山口県萩市浜崎町、萩城下の北東、松本川の河口に位置する浜崎港一帯のレトロな町並み10.3haが、国の重伝建に選定される、萩市浜崎伝統的建造物群保存地区。萩市内には4ヶ所の重要伝統的建造物群保存地区がありそのひとつですが、浜崎は港町としての指定です。
長州藩の玄関湊・浜崎にレトロな町並みが現存
萩城の城下町が形成された阿武川下流デルタに、城下町の形成にともなって開かれれた港町が浜崎。
藩政時代には北前船の寄港地だったため廻船業、さらには水産業で栄え、大正時代〜昭和初期にはイリコ(萩沖で獲れたカタクチイワシを天日干ししたもの)や夏ミカンの交易で栄えた港町です。
北前船に関しては船の大型化に伴い、河口に位置し水深の浅い浜崎は敬遠されるようになりました。
それでも玄関港として、城下町の発展とともに17世紀後半、港から南に向かう本町筋を中心に、街並みが形成。
当時の町並みの中心は海に面して建てられた浜崎代官所で、萩藩の富は、北前船による交易と、豊富な漁業から得られたものでした。
藩主が乗船した御座船、軍船を格納した旧萩藩御船倉は、屋根を葺いた旧藩時代の船倉としては現存唯一の遺構で、国の史跡になっています(4棟あったの船倉のうち最大のものが現存、往時は水辺にありましたが埋め立てで内陸に)。

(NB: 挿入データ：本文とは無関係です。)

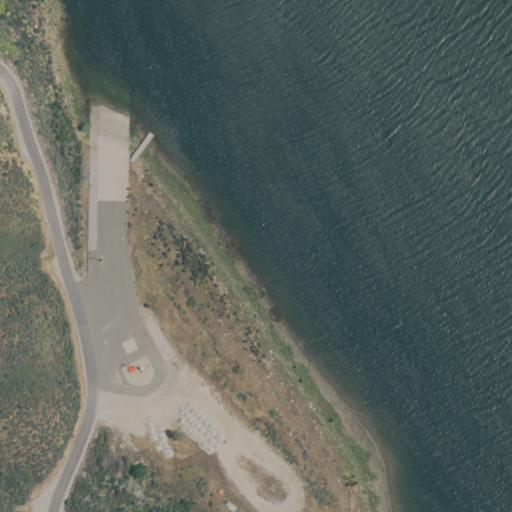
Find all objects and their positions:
road: (68, 290)
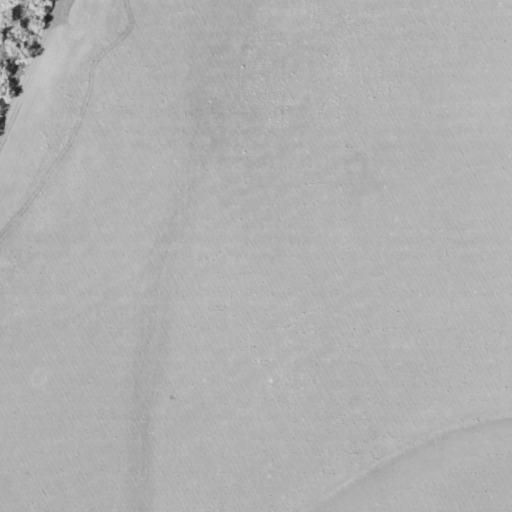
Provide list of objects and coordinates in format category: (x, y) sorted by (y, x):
railway: (9, 20)
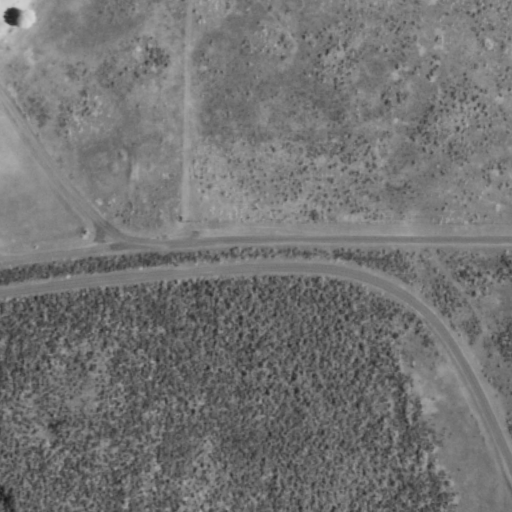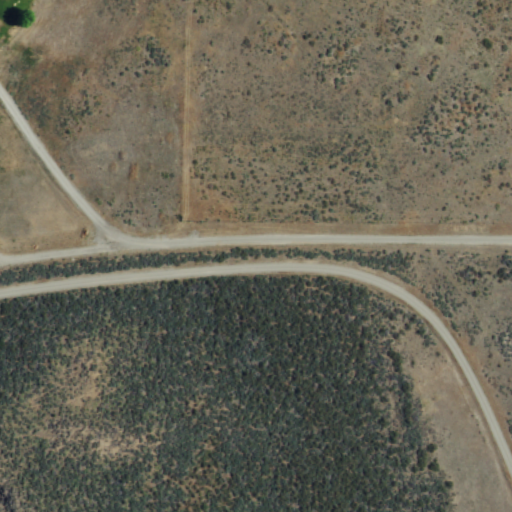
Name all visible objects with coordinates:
crop: (277, 227)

東西320m、南北530m、面積10.3haの範囲が、保存地区に指定され、江戸時代以来の町割や家並みが現存しています。
建物は、江戸時代から昭和初期に建てられたものが多く残り、江戸時代の築造と推定されるものは40棟余、江戸時代から明治・大正・昭和前期にかけて建てられた町屋なら100棟以上が現存しています。

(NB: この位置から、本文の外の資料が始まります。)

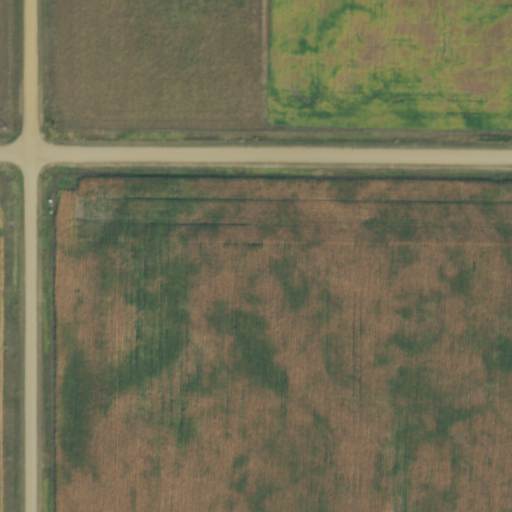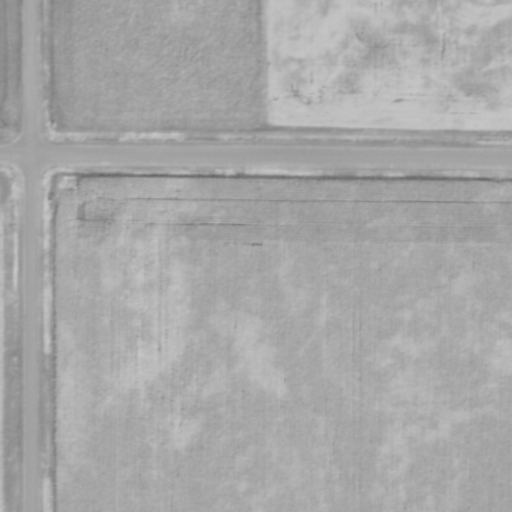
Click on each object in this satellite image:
road: (255, 152)
road: (29, 256)
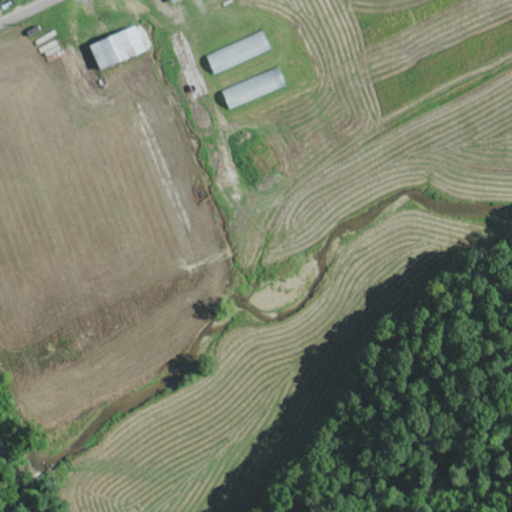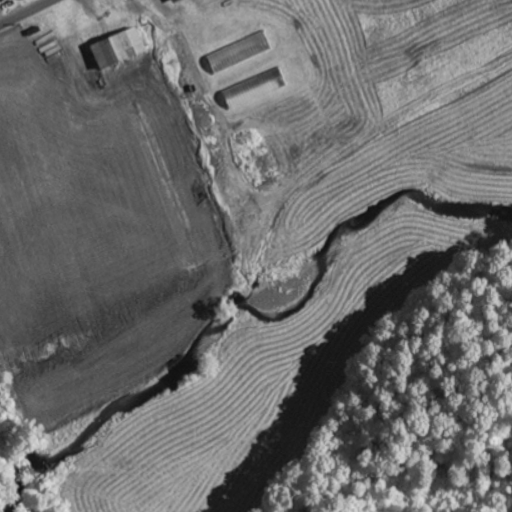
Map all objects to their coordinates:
building: (169, 1)
road: (25, 12)
building: (112, 49)
building: (234, 54)
building: (249, 90)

全体に切妻造り平入り2階建ての建物が一般的で、真壁を用いた町家建築の街並みとしても注目度が高いものです。
大正14年、萩の迎賓館として創業した「萩の宿 常茂恵」(はぎのやどともえ)のほか、蔵や古民家ををリノベーションした宿泊施設もあります。
毎年5月には『浜崎伝建おたから博物館』が開催され、各家に伝わるおたからの展示、地元住民による浜崎ガイドツアー、蚤の市、地元特産品販売などがおこなわれるほか、通常は非公開の旧萩藩御船倉が公開されます。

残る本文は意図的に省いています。